Competing visions for Obama’s State of the Union

President Obama’s chief of staff and the top Senate Republican squared off indirectly on Sunday morning talk shows, laying out competing visions for Obama’s final State of the Union this week.

In the address, scheduled for Tuesday night, Obama won’t give “your typical policy speech” that ticks off goals for the coming year, White House Chief of Staff Denis McDonough said on ABC’s “This Week.”

Instead, the speech will take a more visionary tone, as Obama outlines how he’d like to see the country move forward after he leaves office next year.

“What he wants to do on Tuesday is talk about the kind of country he hopes it will be over the next 20 years,” McDonough said.

But Senate Majority Leader Mitch McConnell, R-Ky., said he wants Obama to offer a clearer plan to defeat the Islamic State. Obama has responded to its the terror group’s aggressions in Iraq and Syria with airstrikes but not forces on the ground.

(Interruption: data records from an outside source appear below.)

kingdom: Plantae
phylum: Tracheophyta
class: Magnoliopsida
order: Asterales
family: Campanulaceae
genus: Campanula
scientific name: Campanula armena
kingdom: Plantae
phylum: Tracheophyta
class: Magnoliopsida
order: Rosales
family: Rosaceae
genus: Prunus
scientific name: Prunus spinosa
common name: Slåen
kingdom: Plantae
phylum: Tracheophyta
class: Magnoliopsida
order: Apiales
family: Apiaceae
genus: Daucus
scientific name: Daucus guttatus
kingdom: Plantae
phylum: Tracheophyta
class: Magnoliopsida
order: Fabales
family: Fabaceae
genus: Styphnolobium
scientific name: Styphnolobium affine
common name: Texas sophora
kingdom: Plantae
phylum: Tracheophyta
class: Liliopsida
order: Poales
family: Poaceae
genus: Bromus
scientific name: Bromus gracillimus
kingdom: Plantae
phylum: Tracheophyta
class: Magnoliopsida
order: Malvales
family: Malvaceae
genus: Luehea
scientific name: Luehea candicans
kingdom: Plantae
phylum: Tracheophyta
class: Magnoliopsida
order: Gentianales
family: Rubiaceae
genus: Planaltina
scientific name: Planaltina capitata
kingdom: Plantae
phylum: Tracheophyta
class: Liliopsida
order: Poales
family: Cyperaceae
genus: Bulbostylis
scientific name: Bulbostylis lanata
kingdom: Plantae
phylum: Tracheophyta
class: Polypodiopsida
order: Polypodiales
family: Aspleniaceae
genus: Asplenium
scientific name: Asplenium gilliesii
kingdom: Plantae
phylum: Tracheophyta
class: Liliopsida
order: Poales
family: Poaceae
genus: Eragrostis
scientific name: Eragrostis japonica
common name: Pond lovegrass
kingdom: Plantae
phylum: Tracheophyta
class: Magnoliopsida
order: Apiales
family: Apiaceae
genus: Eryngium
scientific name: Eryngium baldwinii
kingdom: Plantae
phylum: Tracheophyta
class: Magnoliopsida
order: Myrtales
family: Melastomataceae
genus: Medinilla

“I’d like to see the president step up here in this last year and lay out a plan for the defeat of ISIL,” McConnell said, said using a common acronym for the group.

McConnell said that in the coming year, he’d like to see Congress pass every appropriations bill through what’s known as “regular order” — a feat lawmakers haven’t fully accomplished since 1994.

“That would be noteworthy and hasn’t happened in two decades,” McConnell said.